SUPPLIED MATERIAL:

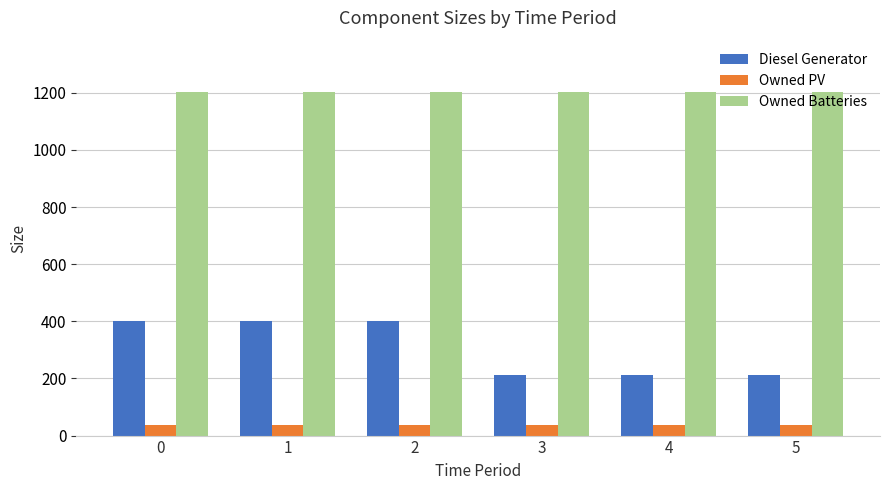

Count the Diesel Generator values in the range 211 to 400.

6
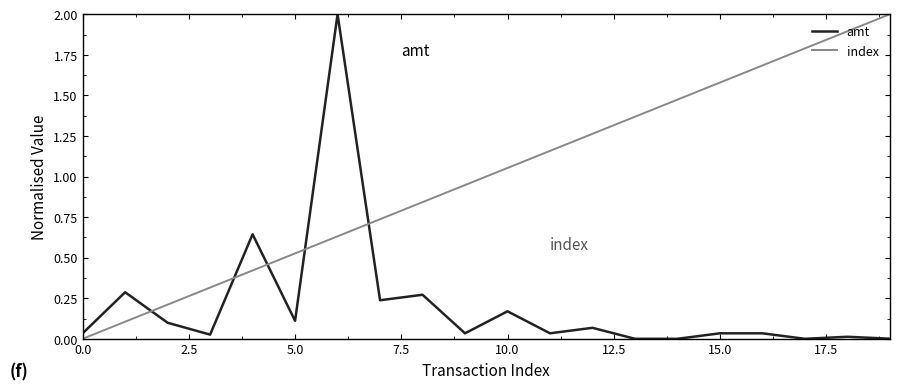

Which series has the largest total across all categories?

index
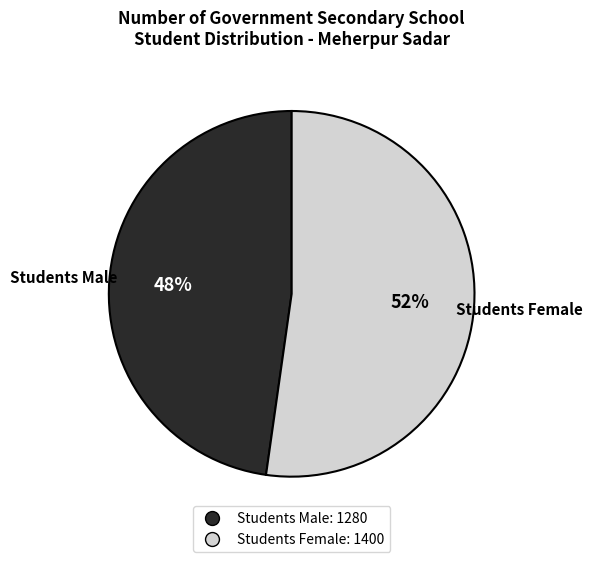

Is there a majority slice in this chart?

Yes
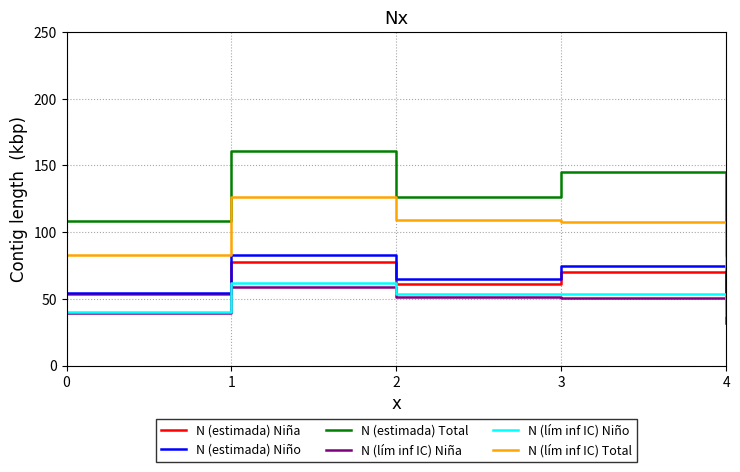

Which series has the largest total across all categories?

N (estimada) Total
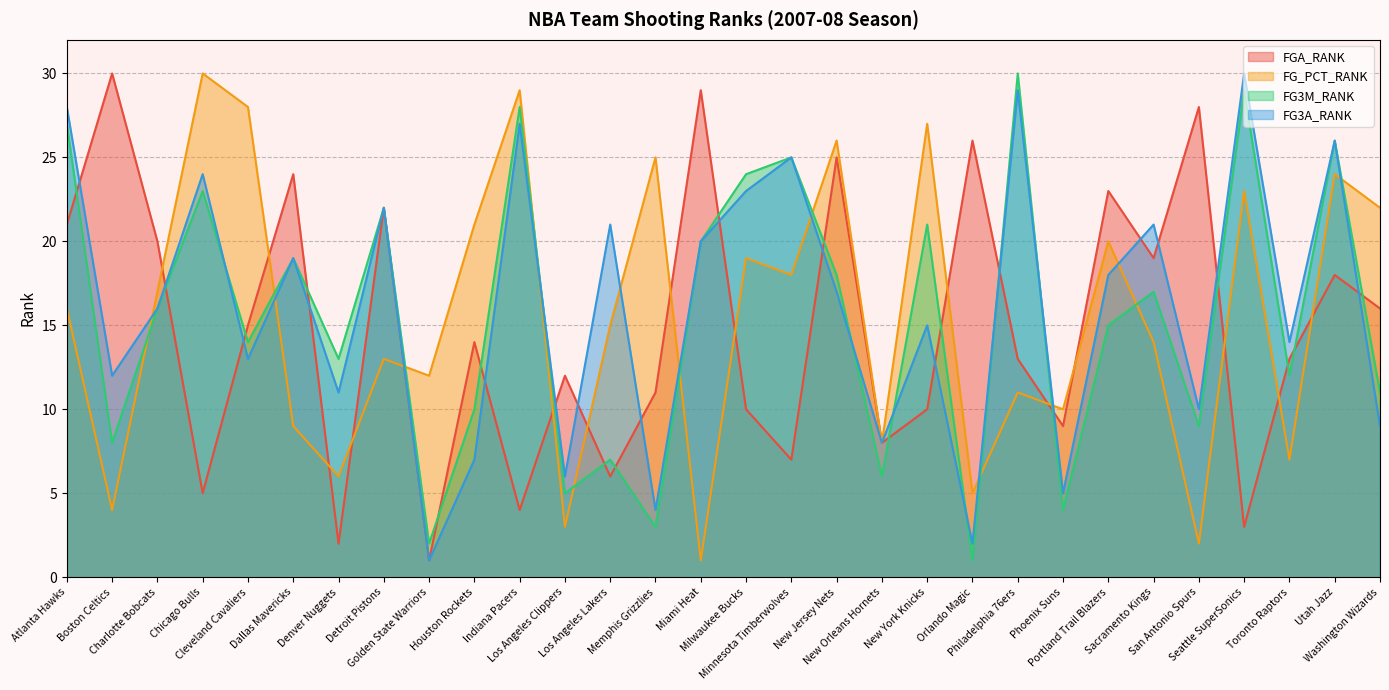

Rank the categories by FG3M_RANK value from highest to lowest.

Philadelphia 76ers, Seattle SuperSonics, Indiana Pacers, Atlanta Hawks, Utah Jazz, Minnesota Timberwolves, Milwaukee Bucks, Chicago Bulls, Detroit Pistons, New York Knicks, Miami Heat, Dallas Mavericks, New Jersey Nets, Sacramento Kings, Charlotte Bobcats, Portland Trail Blazers, Cleveland Cavaliers, Denver Nuggets, Toronto Raptors, Washington Wizards, Houston Rockets, San Antonio Spurs, Boston Celtics, Los Angeles Lakers, New Orleans Hornets, Los Angeles Clippers, Phoenix Suns, Memphis Grizzlies, Golden State Warriors, Orlando Magic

TASK BRIEF:
Write out the whole listing above word for word, from the first line to the last, and leave out the pictures.

REPLY:
Count the Diesel Generator values in the range 211 to 400.

6

Which series has the largest total across all categories?

index

Is there a majority slice in this chart?

Yes

Which series has the largest total across all categories?

N (estimada) Total

Rank the categories by FG3M_RANK value from highest to lowest.

Philadelphia 76ers, Seattle SuperSonics, Indiana Pacers, Atlanta Hawks, Utah Jazz, Minnesota Timberwolves, Milwaukee Bucks, Chicago Bulls, Detroit Pistons, New York Knicks, Miami Heat, Dallas Mavericks, New Jersey Nets, Sacramento Kings, Charlotte Bobcats, Portland Trail Blazers, Cleveland Cavaliers, Denver Nuggets, Toronto Raptors, Washington Wizards, Houston Rockets, San Antonio Spurs, Boston Celtics, Los Angeles Lakers, New Orleans Hornets, Los Angeles Clippers, Phoenix Suns, Memphis Grizzlies, Golden State Warriors, Orlando Magic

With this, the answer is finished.